Verfassungsschutz warnt vor Ausspähung
Der deutsche Verfassungsschutz ist in Sorge um Bundesbürger, die ausgespäht oder zur Spionage durch die Volksrepublik China gezwungen werden könnten. Seit Mai 2019 gelten verschärfte Visa-Bestimmungen,die unter anderem vor der Einreise detaillierte Angaben zu Arbeitgeber, Bildungsweg, Militärdienst und Familie fordern. Diese sensiblen Daten könnten zur Ausspähung "ausgewählter Zielpersonen" dienen.
Zu den neuerdings erhobenen Angaben gehört demnach unter anderem die chronologische Auflistung aller bisherigen Arbeitgeber des Antragstellers. Außerdem müssen die Anschrift, die Tätigkeit innerhalb der Firma oder Behörde, eine Telefonnummer und namentlich die jeweiligen Vorgesetzten genannt werden.
Abgefragt werden überdies sämtliche Dienstzeiten beim Militär sowie Angaben zu Auslandsverwendungen und Spezialfähigkeiten.

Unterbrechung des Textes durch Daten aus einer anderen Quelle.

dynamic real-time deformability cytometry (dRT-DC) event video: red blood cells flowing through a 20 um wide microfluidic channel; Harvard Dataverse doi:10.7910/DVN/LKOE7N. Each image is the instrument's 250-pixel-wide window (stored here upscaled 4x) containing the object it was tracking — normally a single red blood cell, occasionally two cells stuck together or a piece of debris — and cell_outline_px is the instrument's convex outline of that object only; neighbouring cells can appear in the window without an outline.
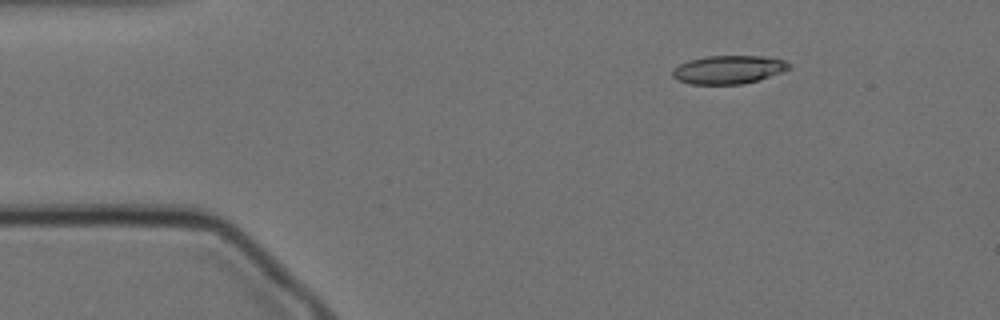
{"species": "Egyptian fruit bat (a non-hibernating species)", "species_latin": "Rousettus aegyptiacus", "temperature_condition": "cold", "stored_images_in_passage": 52, "camera_frame_rate_fps": 3000, "um_per_image_px": 0.085, "animal": {"sex": "female"}, "frame": {"image": 1, "passage_image": 2, "time_ms": 0.333, "image_size_px": [1000, 320], "cell_outline_px": [[792, 68], [756, 80], [740, 84], [688, 84], [676, 80], [672, 76], [672, 68], [688, 60], [708, 56], [760, 56], [784, 60], [792, 64]], "centroid_in_image_um": [61.87, 5.91], "position_along_channel_um": 23.1, "area_um2": 19.19}}
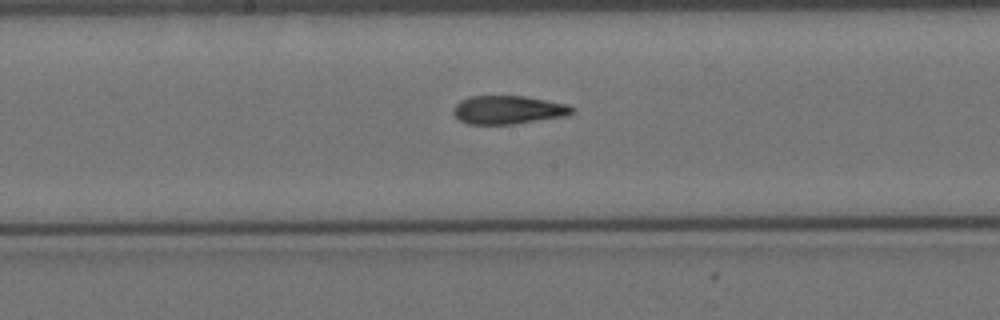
{"frame": {"image": 2, "passage_image": 23, "time_ms": 7.333, "image_size_px": [1000, 320], "cell_outline_px": [[576, 108], [568, 116], [512, 124], [468, 124], [460, 120], [452, 112], [452, 108], [460, 100], [472, 96], [524, 96], [568, 104]], "centroid_in_image_um": [43.2, 9.34], "position_along_channel_um": 205.0, "area_um2": 19.71}}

Außerdem müssen Bildungsverlauf und Sprachkenntnisse angegeben werden. Auch fordern die Chinesen Informationen zu einer Kontaktperson sowie zur Familie und deren Erreichbarkeit per Telefon oder E-Mail.

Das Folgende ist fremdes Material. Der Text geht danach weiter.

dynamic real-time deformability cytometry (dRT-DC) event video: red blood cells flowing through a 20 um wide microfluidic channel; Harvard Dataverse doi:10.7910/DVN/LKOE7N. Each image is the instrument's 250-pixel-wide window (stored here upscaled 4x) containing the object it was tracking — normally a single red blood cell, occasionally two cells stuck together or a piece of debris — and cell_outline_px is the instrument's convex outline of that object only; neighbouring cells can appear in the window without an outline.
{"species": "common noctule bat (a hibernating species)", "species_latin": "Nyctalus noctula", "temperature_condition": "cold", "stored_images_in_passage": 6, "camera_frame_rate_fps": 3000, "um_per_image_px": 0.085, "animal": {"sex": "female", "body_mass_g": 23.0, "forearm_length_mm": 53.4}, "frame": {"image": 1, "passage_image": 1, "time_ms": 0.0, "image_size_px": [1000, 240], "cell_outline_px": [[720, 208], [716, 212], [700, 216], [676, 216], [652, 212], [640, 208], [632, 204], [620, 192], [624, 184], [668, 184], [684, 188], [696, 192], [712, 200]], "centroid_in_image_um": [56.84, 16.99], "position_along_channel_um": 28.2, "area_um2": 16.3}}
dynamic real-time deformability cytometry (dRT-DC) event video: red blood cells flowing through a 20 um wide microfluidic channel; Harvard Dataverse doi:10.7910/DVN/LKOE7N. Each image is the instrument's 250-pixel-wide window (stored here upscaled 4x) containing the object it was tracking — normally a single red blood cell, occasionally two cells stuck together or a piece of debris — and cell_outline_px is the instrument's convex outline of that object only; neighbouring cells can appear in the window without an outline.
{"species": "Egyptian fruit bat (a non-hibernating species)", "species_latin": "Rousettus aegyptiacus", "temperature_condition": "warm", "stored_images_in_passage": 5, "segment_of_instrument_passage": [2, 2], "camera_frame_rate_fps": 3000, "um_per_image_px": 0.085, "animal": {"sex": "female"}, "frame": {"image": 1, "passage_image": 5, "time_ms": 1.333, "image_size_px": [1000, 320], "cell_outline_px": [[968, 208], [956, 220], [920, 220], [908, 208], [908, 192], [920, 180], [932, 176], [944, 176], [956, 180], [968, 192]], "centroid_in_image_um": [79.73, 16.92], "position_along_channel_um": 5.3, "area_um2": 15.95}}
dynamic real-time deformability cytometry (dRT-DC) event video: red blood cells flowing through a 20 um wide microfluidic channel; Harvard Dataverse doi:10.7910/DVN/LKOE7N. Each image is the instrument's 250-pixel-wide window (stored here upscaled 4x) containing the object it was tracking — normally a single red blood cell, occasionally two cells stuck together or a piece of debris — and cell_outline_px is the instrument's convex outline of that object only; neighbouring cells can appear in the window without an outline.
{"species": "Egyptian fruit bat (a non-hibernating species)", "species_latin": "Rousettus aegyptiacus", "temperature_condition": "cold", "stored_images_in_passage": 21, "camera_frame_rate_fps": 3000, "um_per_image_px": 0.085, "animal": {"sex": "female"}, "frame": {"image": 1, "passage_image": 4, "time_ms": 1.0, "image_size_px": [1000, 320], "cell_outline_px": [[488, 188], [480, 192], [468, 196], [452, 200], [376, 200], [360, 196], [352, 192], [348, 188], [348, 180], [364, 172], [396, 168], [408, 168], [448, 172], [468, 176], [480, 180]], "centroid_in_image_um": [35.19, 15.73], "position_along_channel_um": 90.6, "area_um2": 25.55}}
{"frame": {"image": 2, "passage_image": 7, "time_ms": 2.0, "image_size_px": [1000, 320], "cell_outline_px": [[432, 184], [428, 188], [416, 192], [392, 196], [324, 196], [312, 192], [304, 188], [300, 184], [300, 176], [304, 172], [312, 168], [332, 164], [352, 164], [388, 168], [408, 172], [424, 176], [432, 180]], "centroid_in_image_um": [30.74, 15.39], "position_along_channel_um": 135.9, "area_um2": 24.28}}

Nach einem internen Papier des Verfassungsschutzes sind damit Touristen und Geschäftsleuten ab ihrem ersten Schritt auf chinesischem Territorium unter weitgehend lückenloser geheimdienstlicher Kontrolle. Der Verfassungsschutz rät daher China-Reisenden dringend, beim Ausfüllen der Visa-Unterlagen „vollständige und korrekte Angaben“ zu machen. Andernfalls könnte man sich nach der Einreise mit dem Vorhalt eines Gesetzesverstoßes konfrontiert sehen und mit diesem Druckmittel zum Verrat gezwungen werden.
Grundsätzlich sollte man so wenig sensible Informationen wie möglich bei sich haben. Anstatt eines Smartphones, auf dem viele private, vertrauliche Informationen gespeichert sind, sollten China-Besucher „lieber ein neues Wegwerfhandy“ und statt eines Notebooks ein speziell für Reisezwecke vorbereitetes Laptop mit sich führen.